Büyümenin diğer unsurlarından imalat sanayi ilk yarıda yüzde 3.1, tarım 4.2, ticaret O.9, elektirik gaz ve su yüzde 7.1, depolama ve haberleşme yüzde 4.5 büyüme gösteriyor. Ancak, inşaat, tarım, enerji ve ulaştırmanın ilk çeyrek büyüme rakamlarına ikinci çeyrekte ulaşamadıkları da gözleniyor.
Peki bu durumda bizim 11 çeyrek sonra küçülme yaşamamızın nedeni ne?
Yüzde 2.9'luk küçük bir büyüme rakamıyla dahi olsa büyümeye neden olan faktör dış ticaret rakamları. İhracat artışı sürerken, ithalatın gerilemesi net ihracatın ilk yarıda önemli ölçüde olumlu katkı yapması.
Net ihracat ilk ilk çeyrekte büyümeye yüzde 4.6, ikince çeyrekte 5.7 oranında katkı yaparken ilk yarı katkısı yüzde 5.2 puan oldu. Eğer net ihracatın bu katkısı olmasaydı ilk yarıda ilk altı aylık dönemde Türkiye yüzde 3.1 büyüme yerine, yüzde 2.1 küçülme sonucu ile karşılaşacaktı.
Bu net ihracat rakamına baktığımızda bunun içinde son aylarda 2 milyar dolarlık, ilk yarıda 6.8 milyar dolarlık altın ihracatı rakamıyla karşılaşıyoruz. Bu altın ihracatı konusunda da farklı düşünceler olduğunu biliyoruz. İran'dan alınan petrolün altınla ödendiğini belirten uzmanlar, bunun doğrudan ihracat içersinde yer alamayacağını bir süredir iddia ediyorlar. TİM ihracat rakamlarında geçen yıla göre son aylarda düşüş gözlenirken, TÜİK rakamlarında altın katkısıyla artış olduğunu, bunun net ihracatı doğru yansıtmadığını öne sürüyorlar.

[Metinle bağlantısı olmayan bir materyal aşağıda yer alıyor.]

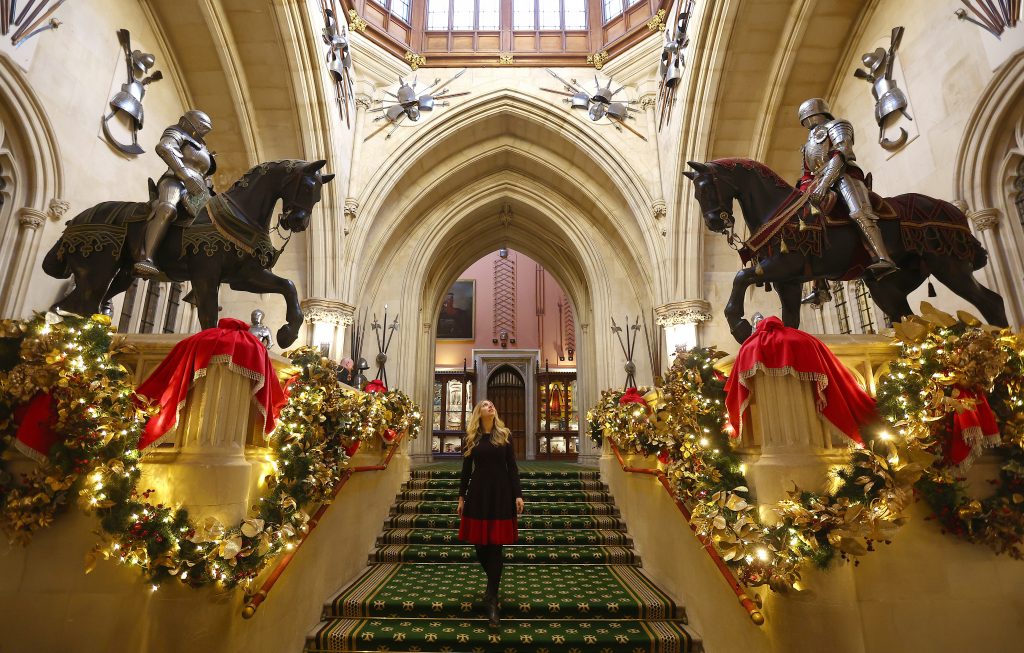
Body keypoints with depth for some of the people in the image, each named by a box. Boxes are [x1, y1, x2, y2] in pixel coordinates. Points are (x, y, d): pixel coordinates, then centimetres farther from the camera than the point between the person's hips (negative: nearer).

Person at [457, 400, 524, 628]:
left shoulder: (504, 434, 3)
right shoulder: (471, 438, 6)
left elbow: (512, 467, 1)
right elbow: (466, 469, 8)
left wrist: (518, 494, -5)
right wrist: (461, 496, 6)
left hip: (500, 493, -1)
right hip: (478, 493, 2)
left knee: (495, 546, -3)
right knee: (480, 544, 7)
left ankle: (492, 599, 2)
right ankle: (493, 585, 31)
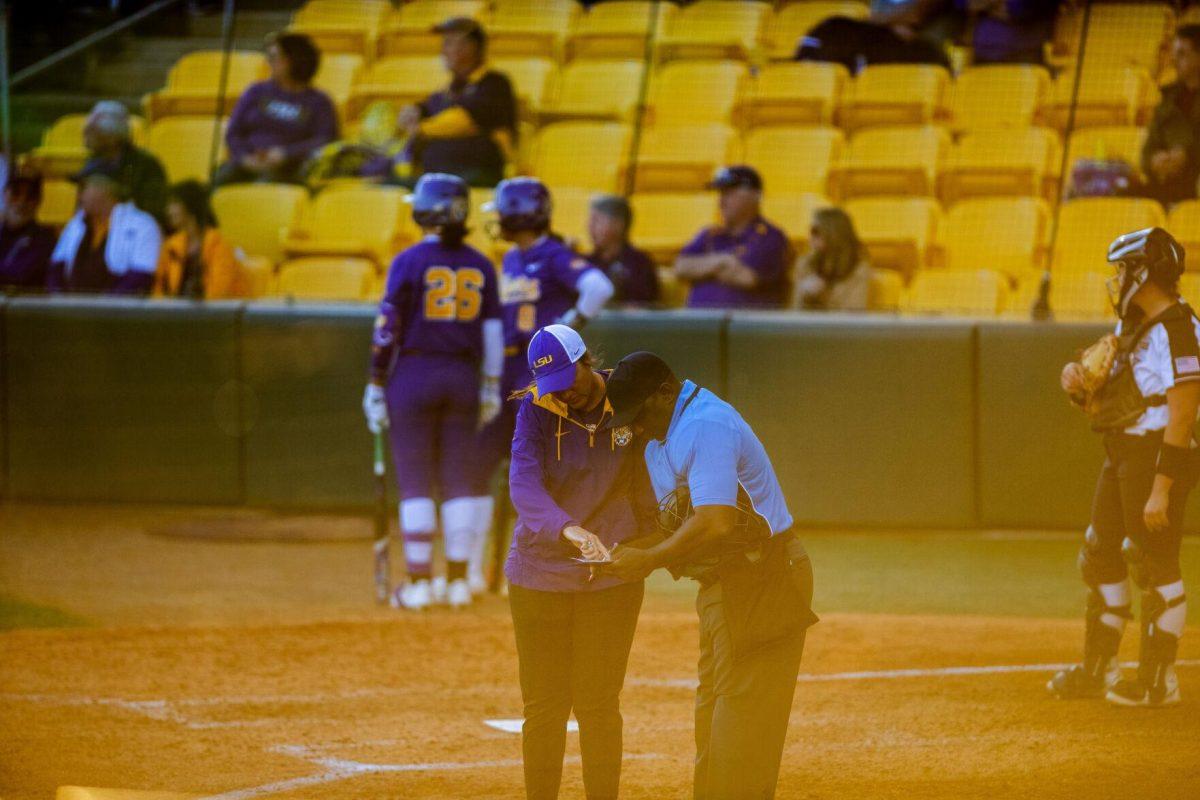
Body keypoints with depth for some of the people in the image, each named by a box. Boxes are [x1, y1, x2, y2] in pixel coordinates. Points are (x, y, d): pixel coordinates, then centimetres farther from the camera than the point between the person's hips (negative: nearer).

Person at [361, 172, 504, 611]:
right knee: (459, 479, 8)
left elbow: (387, 330, -8)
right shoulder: (480, 266, 5)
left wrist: (375, 386, -2)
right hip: (463, 377, 3)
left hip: (413, 376, -3)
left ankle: (418, 582, -2)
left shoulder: (410, 261, -7)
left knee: (414, 480, 0)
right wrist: (491, 388, 13)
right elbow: (492, 331, 6)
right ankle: (458, 580, 7)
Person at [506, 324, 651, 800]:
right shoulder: (536, 410, -8)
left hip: (611, 581, 0)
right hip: (539, 577, 0)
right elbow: (523, 484, -24)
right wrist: (568, 529, -41)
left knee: (598, 706, 2)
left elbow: (649, 493, 4)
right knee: (544, 707, 5)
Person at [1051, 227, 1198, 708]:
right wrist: (1079, 389, -1)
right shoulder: (1131, 329, 15)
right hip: (1121, 458, 10)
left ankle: (1159, 681, 1)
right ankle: (1098, 670, 23)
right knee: (1100, 558, 14)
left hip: (1160, 457, -10)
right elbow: (1105, 409, 21)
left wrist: (1161, 489, -25)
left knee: (1155, 567, -6)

Işte bu nedenle, başlıktaki "Açık söylersek büyümüyor küçülüyoruz" yargısını dile getiriyoruz.
Bakanların ve uzmanların ikinci çeyrek büyüme rakamı üzerine açıklamalarına baktığımızda onların da düşük olan büyüme rakamına önemli katkının net ihracattan kaynaklandığını söylediklerini görüyoruz.Bu açıklamalarda gördüğümüz bir başka ortak görüşte, yılsonu büyüme rakamının OVP beklentisi olan yüzde 4'ün altında kalacağı.
İçinde bulunduğumuz durumun nedenlerinin ne olduğu konusunda da uzmanlar iki konuda birleşiyor. Bunlardan bire yumuşak iniş amaçlayan Merkez Bankası'nın frene batıktan sonra, gevşemeyi geç yapması, diğeri avro bölgesindeki krizin olumsuz etkisinin sürmesi. Bu iki olgu da net ihracatın büyümeye etkisinin altından kaynaklandığının bir başka göstergesi olarak değerlendiriliyor.
Yıl sonu yüzde 4 hedefinin tutabilmesinin ikinci yarıda yüzde 4.8 bir büyüme yakalanmasına bağlı olduğu belirtiliyor. Bunun içinde Merkez Bankası'nın freni gevşetirken, maliyenin tüketim artırıcı bazı vergi indirimlerine gitmesi ve inşaatte KDV oranları gibi konularda belirsizlikleri ortadan kaldırmasına ihtiyaç olduğu söyleniyor. Ve kamunun yatırım harcamalarını artırmasının gerektiği de öne sürülüyor.